Nichi Bei Times
- Type: Daily, then four times weekly
- Owner(s): Kyutaro Abiko; William Yasuo Abiko
- Founded: 1899
- Ceased publication: September 30, 2009
- Headquarters: San Francisco, California, U.S.
- Circulation: 25,000 (1920s) 8,000 (2009)

= Nichi Bei Times =

Newspaper in San Francisco, California

The Nichi Bei Times (日米タイムズ, Nichi Bei Taimuzu) is a Japanese American news agency operated by the Nichi Bei Foundation and headquartered in San Francisco. As of 2009 it was the oldest Japanese American newspaper in Northern California.

Historically the Nichi Bei Times was a daily bilingual English-Japanese newspaper, while from 2006 to 2009 it was published four times weekly, with Japanese editions on Tuesdays, Thursdays, and Saturdays and English editions on Thursdays. On September 30, 2009, the newspaper stopped publication. Despite the end of the printed newspaper Nichi Bei Foundation continues to publish news digitally on its website.

==History==
In 1899 Kyutaro Abiko (我孫子 久太郎, Abiko Kyūtarō), a newspaper seller, established the Nichi Bei Shimbun (日米新聞, Nichi Bei Shinbun). The Nichi Bei Foundation said that Kyutaro Abiko was "known to historians as the most influential Japanese immigrant to America," and that the newspaper was "the most influential Japanese American newspaper in the country prior to World War II." The daily circulation peaked at 25,000 during the 1920s, and although it had dropped to 9,400 by 1941 the Nichi Bei remained more or less even with its competitors. After Abiko's death in 1936, his wife Yonako took over the business, and in 1939 the Nichi Bei building and equipment were destroyed in a fire. The company acquired a new location in 1940 but ceased operations less than two years later, when the newspaper was forced to close and the staff sent to World War II internment camps in April 1942.

--- Task item A ---
List every person named in the Nichi Bei Times article.
--- Task item B ---
Carry on the Nichi Bei Times article from its last sentence.
The records that come next are separate material, unrelated to the Nichi Bei Times article.

--- Data provided ---

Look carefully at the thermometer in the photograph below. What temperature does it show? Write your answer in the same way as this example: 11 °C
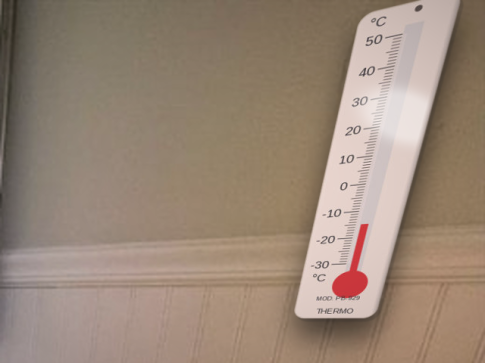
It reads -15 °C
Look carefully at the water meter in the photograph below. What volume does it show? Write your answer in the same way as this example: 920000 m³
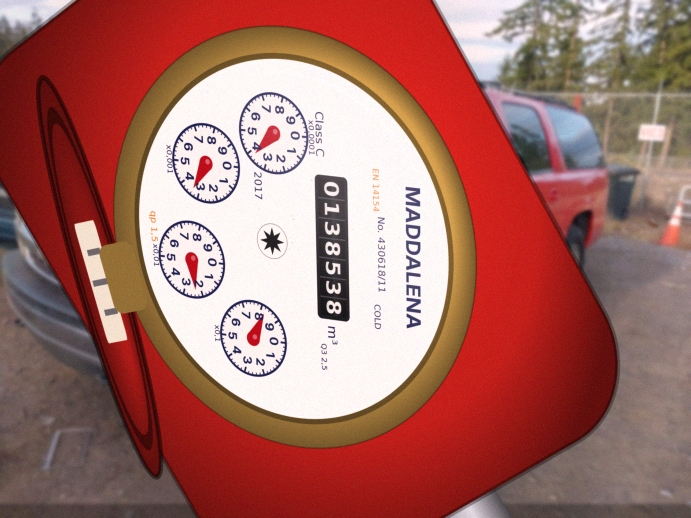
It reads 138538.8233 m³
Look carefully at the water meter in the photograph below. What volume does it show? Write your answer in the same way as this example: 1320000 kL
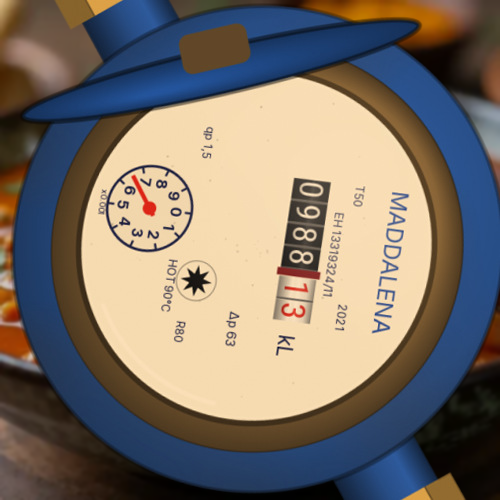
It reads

* * *

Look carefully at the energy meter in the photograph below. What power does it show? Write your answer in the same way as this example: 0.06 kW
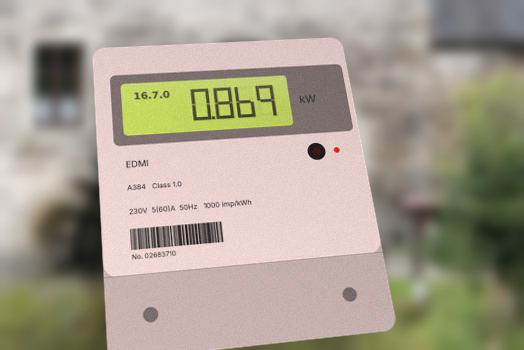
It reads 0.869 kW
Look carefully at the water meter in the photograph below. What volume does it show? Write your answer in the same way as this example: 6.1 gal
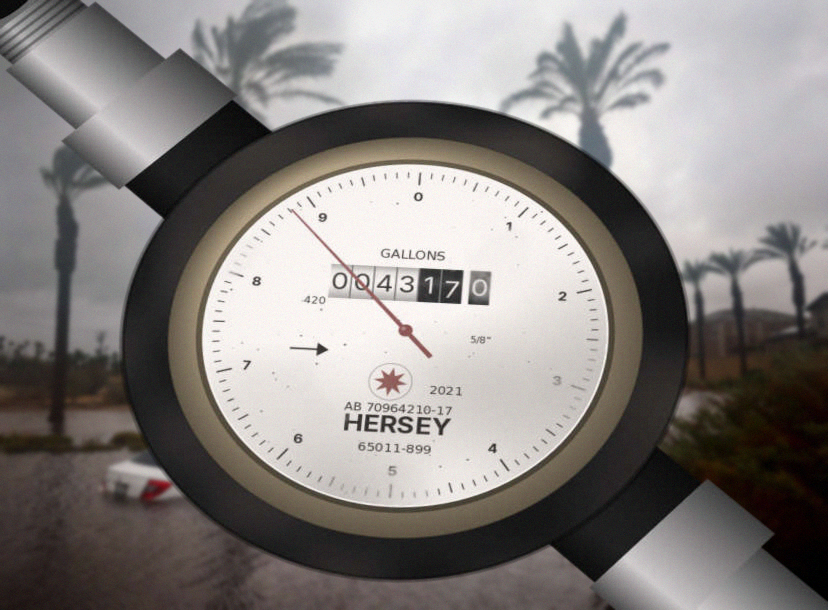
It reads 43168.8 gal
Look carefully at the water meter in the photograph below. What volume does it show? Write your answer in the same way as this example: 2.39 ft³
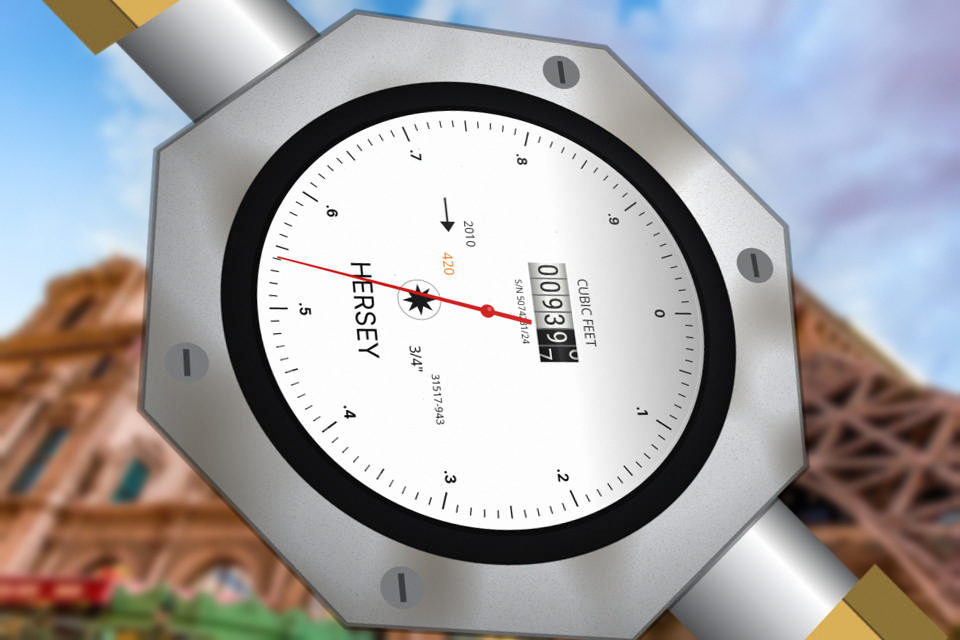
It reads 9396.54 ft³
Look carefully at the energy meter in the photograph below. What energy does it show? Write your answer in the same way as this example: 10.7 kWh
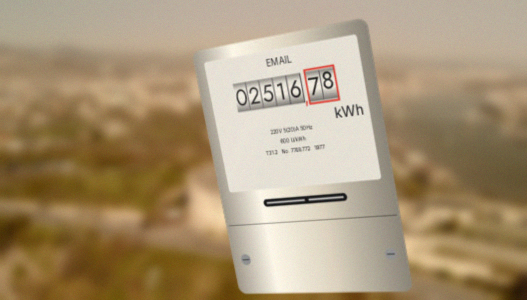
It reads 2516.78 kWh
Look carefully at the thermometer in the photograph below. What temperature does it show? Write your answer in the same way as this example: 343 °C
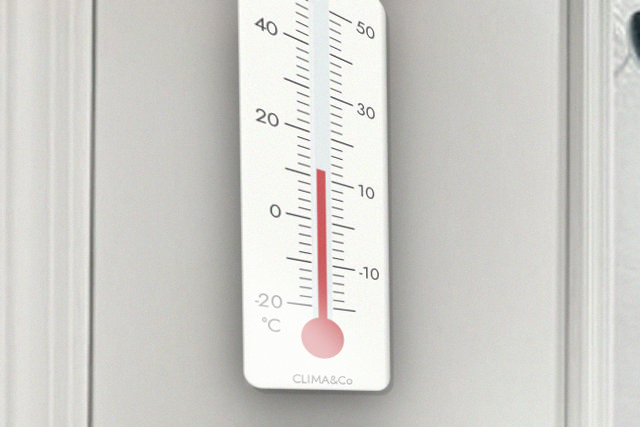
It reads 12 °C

--- Expected answer A ---
Kyutaro Abiko, William Yasuo Abiko, Yonako

--- Expected answer B ---
After World War II several employees of the Nichi Bei Shimbun founded the Nichi Bei Times, with William Yasuo Abiko, the son of Kyutaro and Yonako, heading the new business. The first issue was published on May 18, 1946. The Nichi Bei Times asked for donations to rebuild post-war Japan. Justine Koo Drennan of New America Media said "Since then, the paper has consistently covered hate crimes and other news important to Japanese Americans that the mainstream media has neglected." In 1998 Kenji G. Taguma, who by 2009 was the Nichi Bei Times vice president and editor of the English version, wrote a story that contributed to the gain of redress for families of miners and railroad workers who had been fired from their jobs after the Japanese military had attacked Pearl Harbor in 1941; the U.S. federal government had not included them in a 1988 redress act.

===Decline and closure===
In 2006, in order to revive the newspaper's circulation, Taguma reduced subscription prices and rearranged the publishing days. The paper was published in Japanese on Tuesdays, Thursdays, and Saturdays and an English weekly version was published on Thursdays. From 2006 newspaper revenues continued to fall.

In August 2009 the newspaper had a circulation base of 8,000 readers, primarily in Northern California. Around that period the newspaper's lease of its facility was soon to expire. In August 2009 the board of directors of the newspaper voted to close the newspaper, effective September 30, 2009. Ken Abiko, the chairperson of the board and the grandson of Kyutaro Abiko, said that a reduction in advertisements and paper circulation were the primary factors behind the paper's close.

===Nonprofit founded===
Around the period of the close of the paper, several employees of the Nichi Bei Times and some community members made plans to establish a nonprofit reincarnation of the newspaper, the Nichi Bei Foundation. Kenji G. Taguma drew up plans for it. Taguma said that he created the plans because, as paraphrased by Justine Koo Drennan of New America Media, "he believes the paper is an essential voice for Japanese Americans." Taguma said "Today, I see the paper as the glue that holds the community together." As of 2016, the newspaper is published weekly.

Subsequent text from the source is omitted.